Подобными вопросами задавались не только Ибботсоны. Даже Санфорд, всецело полагавшийся на свои аналитические способности, не смог уйти от тревожной мысли, что извращенное общество освоило тезис Уильяма Джеймса о наличной стоимости истины в его извращенном и вульгарном варианте, и от такого вывода мурашки побежали у него по спине. Ведь если Джеймс прав — а он, Санфорд, пока еще далек от сомнений в том, что критерием истины является польза, — то проблема с ножницами доходов, со времен Маргарет Тэтчер расходящимися все шире, оказывается не только проблемой неравного распределения денег, но и проблемой неравного распределения истины. Вывод, который в смысле общественном вселил в него страх, а в смысле личном оставил чувство, что его жизнь, его профессия, его убеждения ныне маргинализуются, деградируют до пустой игры, но поскольку он молодым себя вовсе не чувствует, то игры не детской, а стариковской, до уровня никчемных пенсионерских забав: социология, гольф, петанк, коммунитаризм, бинго — все одно. Короче, в присутствии сына и его друзей он казался себе стариком, точно как и его жена, менее склонная к анализу, явно чувствовала, что широкоплечий и узкобедрый финансовый рынок признал бесполезными ее уроки английского, ее кружок любителей чтения, ее страсть к поэзии.

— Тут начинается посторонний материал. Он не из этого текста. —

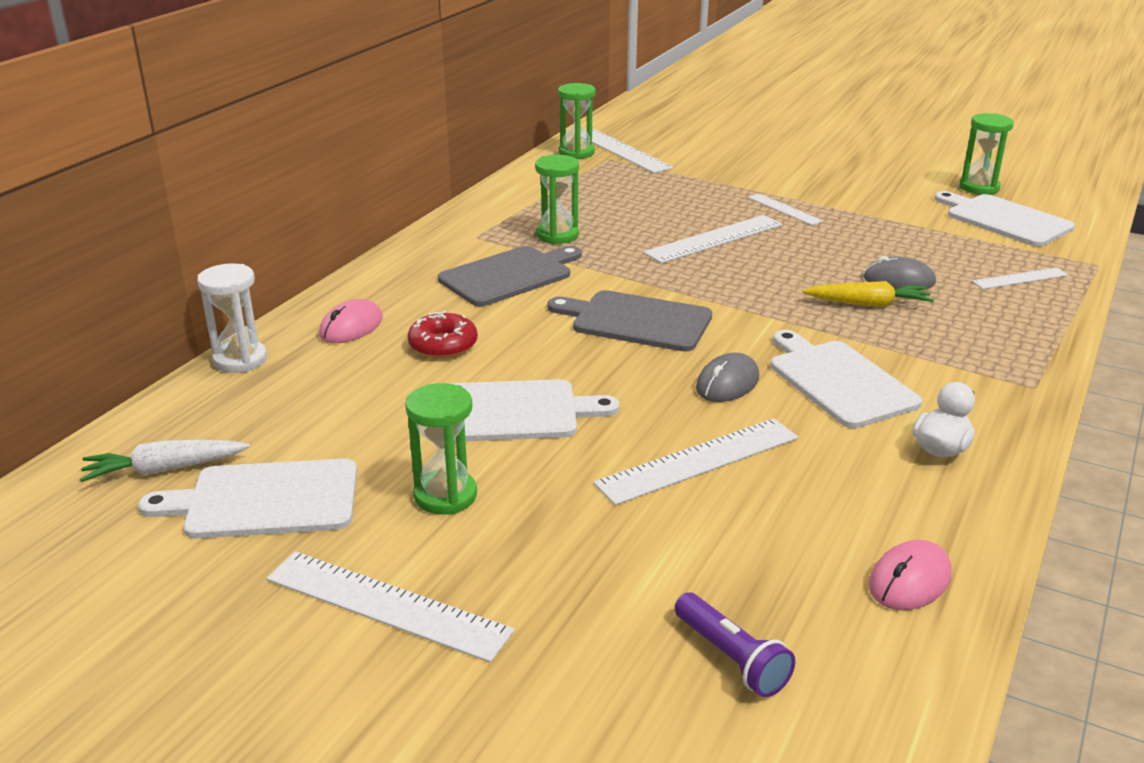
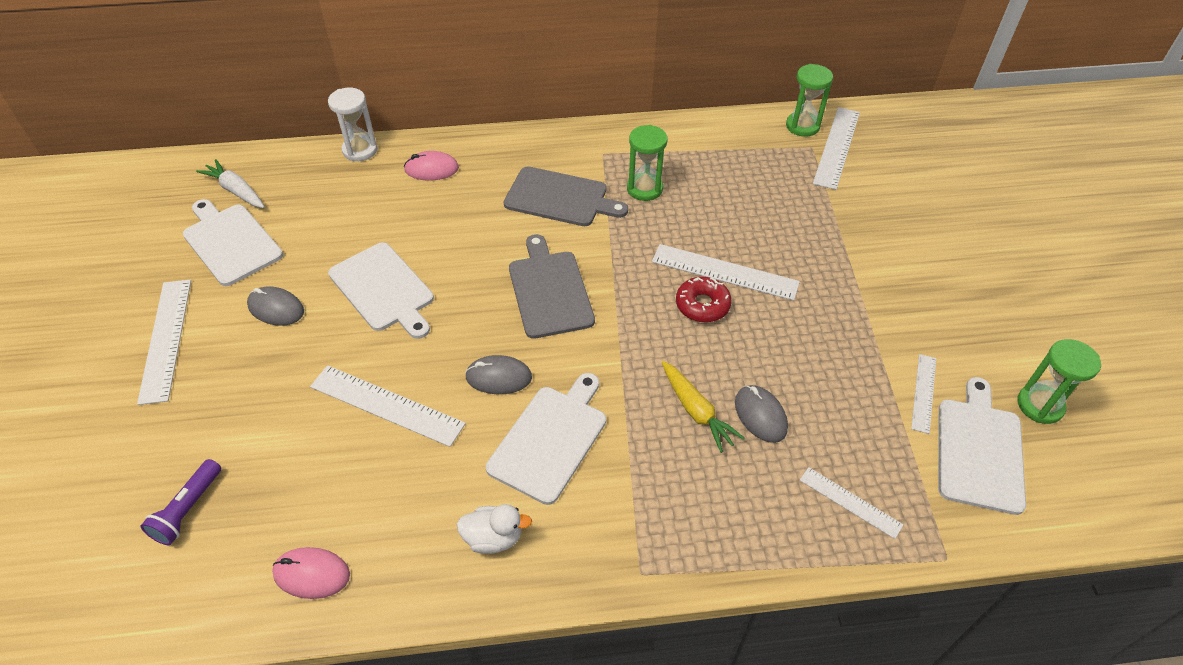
camera: 55 degrees right, 20 degrees up
(443, 345) = (441, 218): red donut -> red donut (702, 305)
(445, 496) = (276, 308): green hourglass -> grey mouse
(784, 209) = (828, 289): white ruler -> white ruler (923, 393)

Что касается Прейзинга, то картина складывалась иная. Если истина в деньгах, то масса этой истины на его стороне. С такими финансовыми возможностями ему бы и распоряжаться, что считать игрой, а что реальностью. Почему же Прейзинг допустил, чтобы его там запугали самонадеянные торговцы дериватами и организованные разработчицы четких стратегий?
«Да просто потому, — подумал я, набрав целую пригоршню гравия, — что Прейзинг не умеет обращаться с деньгами. Нет, деньги он не транжирит и не пускает на ветер, даже наоборот — он их почти не тратит, но именно потому он обращается с деньгами безответственно».
Он боялся своих денег так же, как боялся любого другого инструмента. Не оттого, что мог бы порезать палец или что-нибудь там защемить. Прейзинг боялся действенной силы денег, как и любых инструментов; он с содроганием вспоминал, как катался на лыжах в Ле-Дьяблере и однажды увидел, что двое мужчин рассекают толстенный кабель для новой канатной дороги с помощью крошечной, как ему показалось, машинки, обладавшей немыслимой силой, — так вот, он думал, что деньги есть не что иное, как особо действенный инструмент, не что иное, как инструмент для осуществления больших целей, даже высоких целей. Это мне объяснил Проданович, который в прошлую пятницу навещал Прейзинга, и по такому случаю меня ему представили.